An elephant, a giraffe, a hiker, a person.

 

It is an incredible gift that we have now had the capacity, time and breath to understand. What would have felt like a punishment years ago, is the very growth we have so craved. Our depth of life has deepened now from both on trail time and off trail time. A balance that had been lacking has been restored and we now can see clearly the very questions that troubled us in New Zealand have answers. 


You probably have been yelling at us this entire article about our lack of common sense for seeing what was so blatantly clear. The answers for you may have been easy to see all along, but as we have said we are wired, for better or worse, with a single-minded pursuit. Even if the answers were hidden right next to us all along, similar to a horse (or stubborn mule) with blinders on, we can only see when we change direction. 


The answers could only be seen when we changed that direction. Our love, passion, and joy for hiking are as strong as ever, they were never lost, only shrouded in our blinded pursuit. A pursuit that was necessary and loved for years, but one that at one point become the very blinders we fought against. Now with the blinders removed we can move forward. 


We need both in life, time on the trail and time off the trail. We now can wholeheartedly say we will return because it is our choice, not because it is our blinded pursuit. How that return will look, we are still unsure. Yet, we no longer have that queasy stomach of doubt, and we know it is what we truly desire, to walk simply for the joy of walking. 
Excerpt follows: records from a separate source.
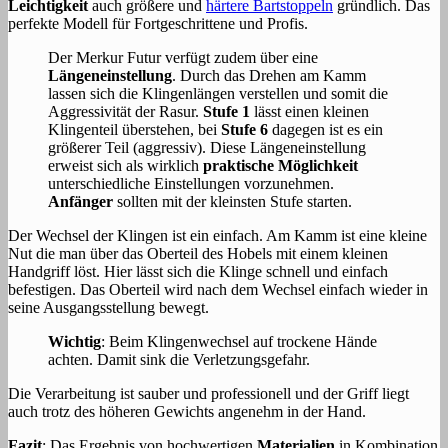
Leichtigkeit
auch größere und
härtere Bartstoppeln
gründlich. Das
perfekte Modell für Fortgeschrittene und Profis.
Der Merkur Futur verfügt zudem über eine
Längeneinstellung
. Durch das Drehen am Kamm
lassen sich die Klingenlängen verstellen und somit die
Aggressivität der Rasur.
Stufe 1
lässt einen kleinen
Klingenteil überstehen, bei
Stufe 6
dagegen ist es ein
größerer Teil (aggressiv). Diese Längeneinstellung
erweist sich als wirklich
praktische Möglichkeit
unterschiedliche Einstellungen vorzunehmen.
Anfänger
sollten mit der kleinsten Stufe starten.
Der Wechsel der Klingen ist ein einfach. Am Kamm ist eine kleine
Nut die man über das Oberteil des Hobels mit einem kleinen
Handgriff löst. Hier lässt sich die Klinge schnell und einfach
befestigen. Das Oberteil wird nach dem Wechsel einfach wieder in
seine Ausgangsstellung bewegt.
Wichtig
: Beim Klingenwechsel auf trockene Hände
achten. Damit sink die Verletzungsgefahr.
Die Verarbeitung ist sauber und professionell und der Griff liegt
auch trotz des höheren Gewichts angenehm in der Hand.
Fazit
: Das Ergebnis von hochwertigen
Materialien
in Kombination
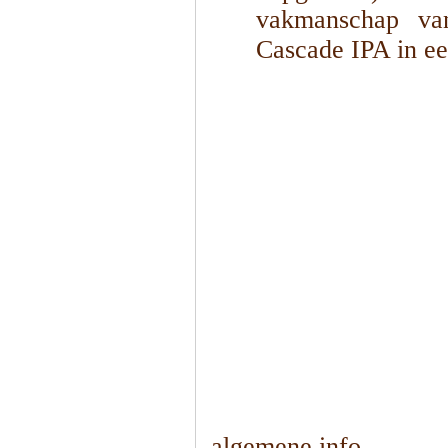
vakmanschap va
Cascade IPA in ee
1
/
4
algemene info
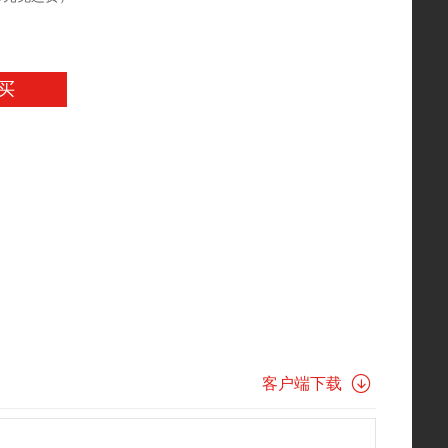
买
客户端下载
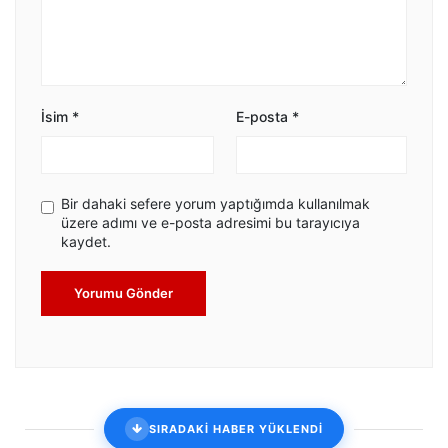
İsim
*
E-posta
*
Bir dahaki sefere yorum yaptığımda kullanılmak
üzere adımı ve e-posta adresimi bu tarayıcıya
kaydet.
Yorumu Gönder
SIRADAKİ HABER YÜKLENDİ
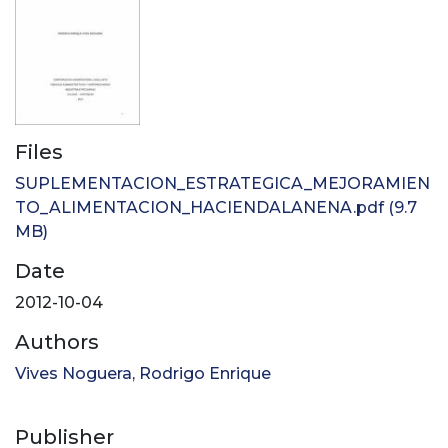
Files
SUPLEMENTACION_ESTRATEGICA_MEJORAMIEN
TO_ALIMENTACION_HACIENDALANENA.pdf
(9.7
MB)
Date
2012-10-04
Authors
Vives Noguera, Rodrigo Enrique
Publisher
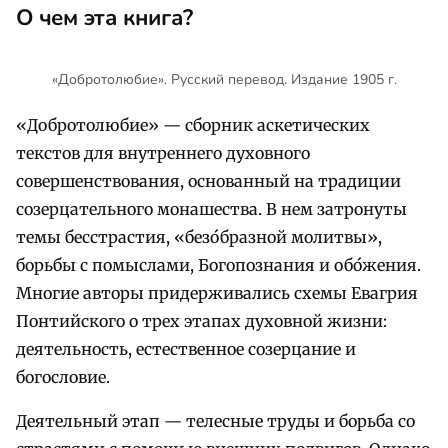
О чем эта книга?
«Добротолюбие». Русский перевод. Издание 1905 г.
«Добротолюбие» — сборник аскетических
текстов для внутреннего духовного
совершенствования, основанный на традиции
созерцательного монашества. В нем затронуты
темы бесстрастия, «безо́бразной молитвы»,
борьбы с помыслами, Богопознания и обо́жения.
Многие авторы придерживались схемы Евагрия
Понтийского о трех этапах духовной жизни:
деятельность, естественное созерцание и
богословие.
Деятельный этап — телесные труды и борьба со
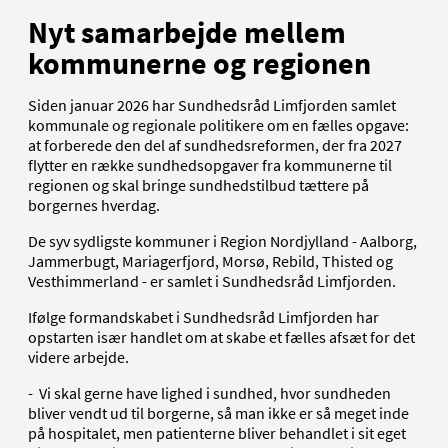
Nyt samarbejde mellem
kommunerne og regionen
Siden januar 2026 har Sundhedsråd Limfjorden samlet
kommunale og regionale politikere om en fælles opgave:
at forberede den del af sundhedsreformen, der fra 2027
flytter en række sundhedsopgaver fra kommunerne til
regionen og skal bringe sundhedstilbud tættere på
borgernes hverdag.
De syv sydligste kommuner i Region Nordjylland - Aalborg,
Jammerbugt, Mariagerfjord, Morsø, Rebild, Thisted og
Vesthimmerland - er samlet i Sundhedsråd Limfjorden.
Ifølge formandskabet i Sundhedsråd Limfjorden har
opstarten især handlet om at skabe et fælles afsæt for det
videre arbejde.
- Vi skal gerne have lighed i sundhed, hvor sundheden
bliver vendt ud til borgerne, så man ikke er så meget inde
på hospitalet, men patienterne bliver behandlet i sit eget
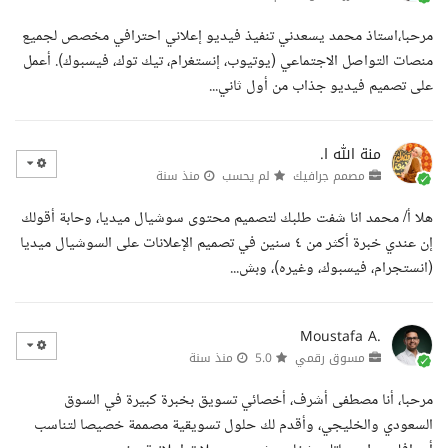
مرحبا،استاذ محمد يسعدني تنفيذ فيديو إعلاني احترافي مخصص لجميع
منصات التواصل الاجتماعي (يوتيوب، إنستغرام، تيك توك، فيسبوك). أعمل
على تصميم فيديو جذاب من أول ثاني...
منة الله ا.
مصمم جرافيك
لم يحسب
منذ سنة
هلا أ/ محمد انا شفت طلبك لتصميم محتوى سوشيال ميديا، وحابة أقولك
إن عندي خبرة أكثر من ٤ سنين في تصميم الإعلانات على السوشيال ميديا
(انستجرام، فيسبوك، وغيره)، وبش...
Moustafa A.
مسوق رقمي
5.0
منذ سنة
مرحبا، أنا مصطفى أشرف، أخصائي تسويق بخبرة كبيرة في السوق
السعودي والخليجي، وأقدم لك حلول تسويقية مصممة خصيصا لتناسب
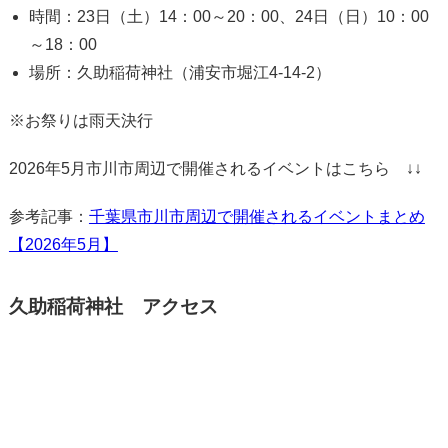
時間：23日（土）14：00～20：00、24日（日）10：00
～18：00
場所：久助稲荷神社（浦安市堀江4-14-2）
※お祭りは雨天決行
2026年5月市川市周辺で開催されるイベントはこちら ↓↓
参考記事：
千葉県市川市周辺で開催されるイベントまとめ
【2026年5月】
久助稲荷神社 アクセス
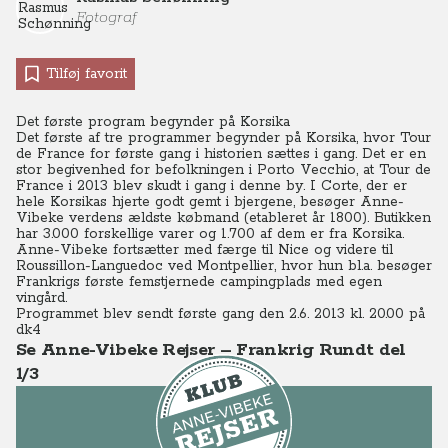
Fotograf
Tilføj favorit
Det første program begynder på Korsika
Det første af tre programmer begynder på Korsika, hvor Tour
de France for første gang i historien sættes i gang. Det er en
stor begivenhed for befolkningen i Porto Vecchio, at Tour de
France i 2013 blev skudt i gang i denne by.
I Corte, der er
hele Korsikas hjerte godt gemt i bjergene, besøger Anne-
Vibeke verdens ældste købmand (etableret år 1800). Butikken
har 3.000 forskellige varer og 1.700 af dem er fra Korsika.
Anne-Vibeke fortsætter med færge til Nice og videre til
Roussillon-Languedoc ved Montpellier, hvor hun bl.a. besøger
Frankrigs første femstjernede campingplads med egen
vingård.
Programmet blev sendt første gang den 2.6. 2013 kl. 20.00 på
dk4
Se Anne-Vibeke Rejser – Frankrig Rundt del
1/3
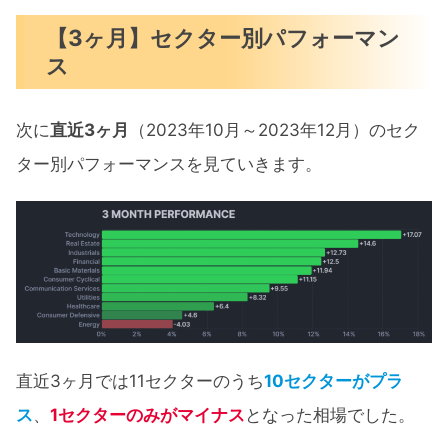
【3ヶ月】セクター別パフォーマン
ス
次に
直近3ヶ月
（2023年10月～2023年12月）のセク
ター別パフォーマンスを見ていきます。
直近3ヶ月では11セクターのうち
10セクターがプラ
ス
、
1セクターのみがマイナス
となった相場でした。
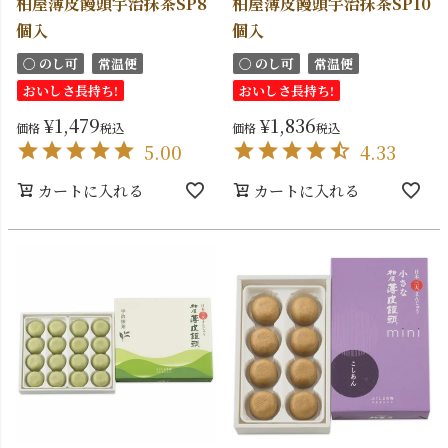
柏屋薄皮饅頭宇治抹茶SP8
柏屋薄皮饅頭宇治抹茶SP10
個入
個入
〇 のし可
常温便
〇 のし可
常温便
おいしさ長持ち!
おいしさ長持ち!
¥
1,479
¥
1,836
価格
税込
価格
税込
5.00
4.33
カートに入れる
カートに入れる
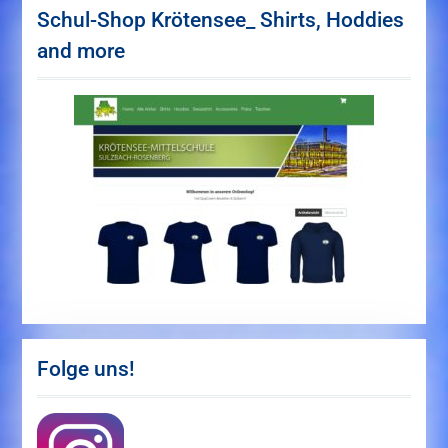
Schul-Shop Krötensee_ Shirts, Hoddies
and more
Folge uns!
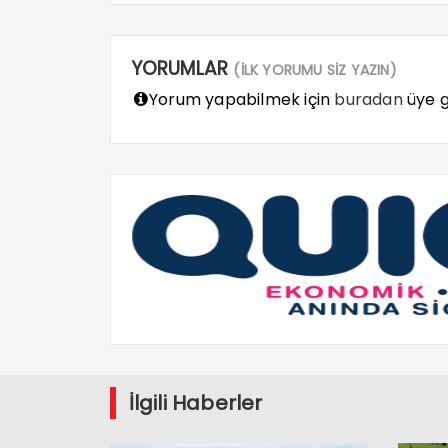
YORUMLAR
(İLK YORUMU SİZ YAZIN)
Yorum yapabilmek için
buradan
üye gi
İlgili Haberler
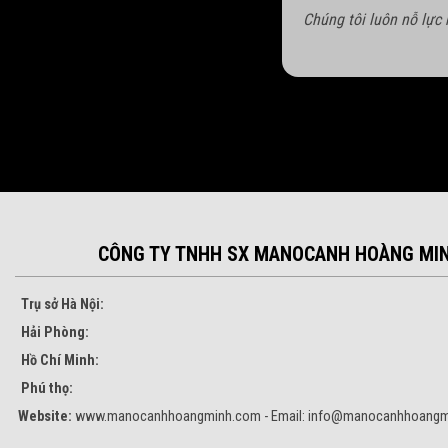
Chúng tôi luôn nỗ lực
CÔNG TY TNHH SX MANOCANH HOÀNG MI
Trụ sở Hà Nội:
Hải Phòng:
Hồ Chí Minh:
Phú thọ:
Website:
www.manocanhhoangminh.com - Email:
info@manocanhhoangm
While we may only pursue blended hikes into the normalcy of life or may one day return and pursue it with the intensity that still burns within us, we do not yet know. How the ratio of on trail to off trail will play out we cannot say for certain. Will it be overseas, will it be exploring the riches out West that brought the pioneers of the gold rush but continue to bring hikers to the same unfathomable wealth, or will it be through the beautiful plains of the Midwest, and history of the East, we have no idea. We cannot say for certain how, when and where this life will bring us, but we can now say for certain we will be there with joy, as we have found balance. 

 

Take that breath.

 

Feel the air fill your lungs, feel your chest rise and fall, and feel that moment in that breath. The world drops away, the pressures of life ease, the thoughts quiet, and you breathe for physical necessity but also for peace. Feel that breath for the growth you have found, and feel that breath of the mountains calling you home once more. 


Sincerely,

Constantine

ElevenSkys


P:S: ElevenSkys will always remain a part of that balance, and we thank you for continuing to be a part of our family. Thank you for your patience with us and we look forward to being there for you in your gear decisions and just as importantly seeing you out there finding your joy, whether on trail or off trail, in the life you pursue!